Dear Boule,

You don't mind that I call you that, do you? It just dawned on me that all this time I've been too busy pretending that no one else could see you to actually give you a name. You've been so much of an overachiever that I really can't honestly refer to you as a muffin top anymore. Boule seems closer to the truth.

I'm going to get right to it: we need to break up. I've known for a long time that you weren't good for me, and I've done the requisite amount of passive aggressive moves to try to get you to leave on your own. I've dressed you in conspicuously tight shirts that made you look like misplaced sausage links, hoping you'd cringe at that stolen glance in the window and sheepishly slink away. 

But like any dysfunctional half of a relationship, you refuse to take the hint. You're still here, loud and proud, sticking around and staking your claim. You've even invited guests who've taken a certain liking to my neck, ankles and thighs. Not cool, Boule. Not cool. I thought we were exclusive, you know? So, game on. You're going to make me be the bitch, and say the things that are hard to say, and–yes– make me sweat to get you to leave. And that's fine. 

When did I finally realize that we want different things in life? Monday in yoga class, if you must know. You've not only become a little too comfortable flopping over the waistband of my yoga pants; you officially crossed the line and totally got in the way of me and my extended triangle pose. Having you butt in when I'm trying to get my stretch on is just too much. Now we're done.

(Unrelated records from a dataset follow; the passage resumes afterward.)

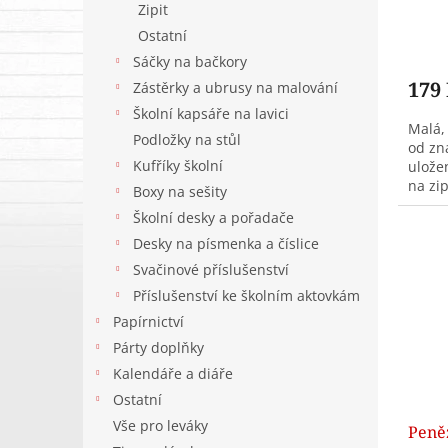
Zipit
ů
Ostatní
Sáčky na bačkory
179
Zástěrky a ubrusy na malování
Školní kapsáře na lavici
Malá,
Podložky na stůl
od zn
Kufříky školní
ulože
na zip
Boxy na sešity
školy 
Školní desky a pořadače
Desky na písmenka a číslice
Svačinové příslušenství
Příslušenství ke školním aktovkám
Papírnictví
Párty doplňky
Kalendáře a diáře
Ostatní
Vše pro leváky
Peně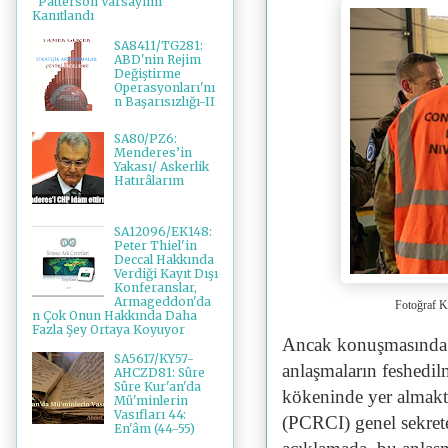
"Patterson Varsayımı"
Kanıtlandı
SA8411/TG281:
ABD'nin Rejim
Değiştirme
Operasyonları'nı
n Başarısızlığı-II
SA80/PZ6:
Menderes’in
Yakası/ Askerlik
Hatırâlarım
SA12096/EK148:
Peter Thiel'in
Deccal Hakkında
Verdiği Kayıt Dışı
Konferanslar,
Armageddon'da
Fotoğraf 
n Çok Onun Hakkında Daha
Fazla Şey Ortaya Koyuyor
Ancak konuşmasında F
SA5617/KY57-
anlaşmaların feshedi
AHCZD81: Sûre
Sûre Kur'an'da
kökeninde yer almakta
Mü'minlerin
Vasıfları 44:
(PCRCI) genel sekrete
En'âm (44-55)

I write for this magazine. I do NOT look like this
in yoga class,

You have to understand that this isn't easy for me. I have my fair share of guilt in our relationship. I know that I've plied you with all sorts of yummies; the sugar and butter in the salted  caramel brownies, chocolate chip cookies and cupcakes lulled us both into thinking you made me as happy as a poked Pillsbury Doughboy. I'm not trying to hurt your feelings, but I was totally faking it. Sorry.

I'm not completely ungrateful for our time together, though. I've appreciated some of what you've done for me over the years. Really, I have. I'm no dummy, and I've watched far too many episodes of Dr. Phil to know that if I wasn't getting something out of our relationship I would have kicked you to the curb long ago. Truth is, I've been just comfortable enough being the fat, sometimes witty girl instead of the woman I know I can be. I hate the political talk around being fat because–to me–the reasons a person stays unhealthy are intensely personal and usually have nothing to do with food or exercise or even motivation. I don't even think I know or understand many of the reasons I've encouraged you to stick around. That said, it's time.

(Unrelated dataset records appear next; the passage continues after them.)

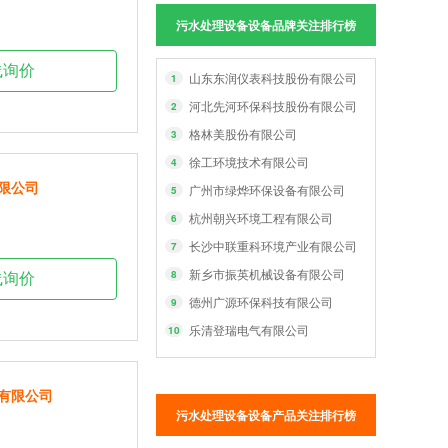
污水处理设备设备品牌关注排行榜
线询价
山东东润仪表科技股份有限公司
1
河北先河环保科技股份有限公司
2
格林美股份有限公司
3
徐工环境技术有限公司
4
限公司
广州市绿烨环保设备有限公司
5
杭州朝兴环境工程有限公司
6
长沙中联重科环境产业有限公司
7
新乡市振英机械设备有限公司
8
线询价
德州广源环保科技有限公司
9
乐清登瑞电气有限公司
10
有限公司
污水处理设备设备产品关注排行榜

I don't blame you for clucking your tongue and rolling your eyes, and yes, I know; I've said it before. You played along, pretending to go away for just a bit but at the first sign of trouble there you were; the ubiquitous bad boy and best friend rolled into one, cloaked as soothing sugar and empty calories, knowing I'd be helpless after the first bite. You were right, but now I see you for what you really are and, truth is, I'm just not that into you anymore.

Before you ask, no, we can't be friends. I know that it's the PC thing to do when you break up, but real pals don't let friends bust out of their fat clothes for as long as you've let me slide. So you'll need to find another BFF from now on, because I'm aching to do the superficial thing and trade you in for a hot new outfit and a killer pair of heels. 

If it makes you feel better, you can totally call me names and snicker behind my back. Go ahead, call me shallow and laugh when my downward dog looks more like a wilting swan. I can take it.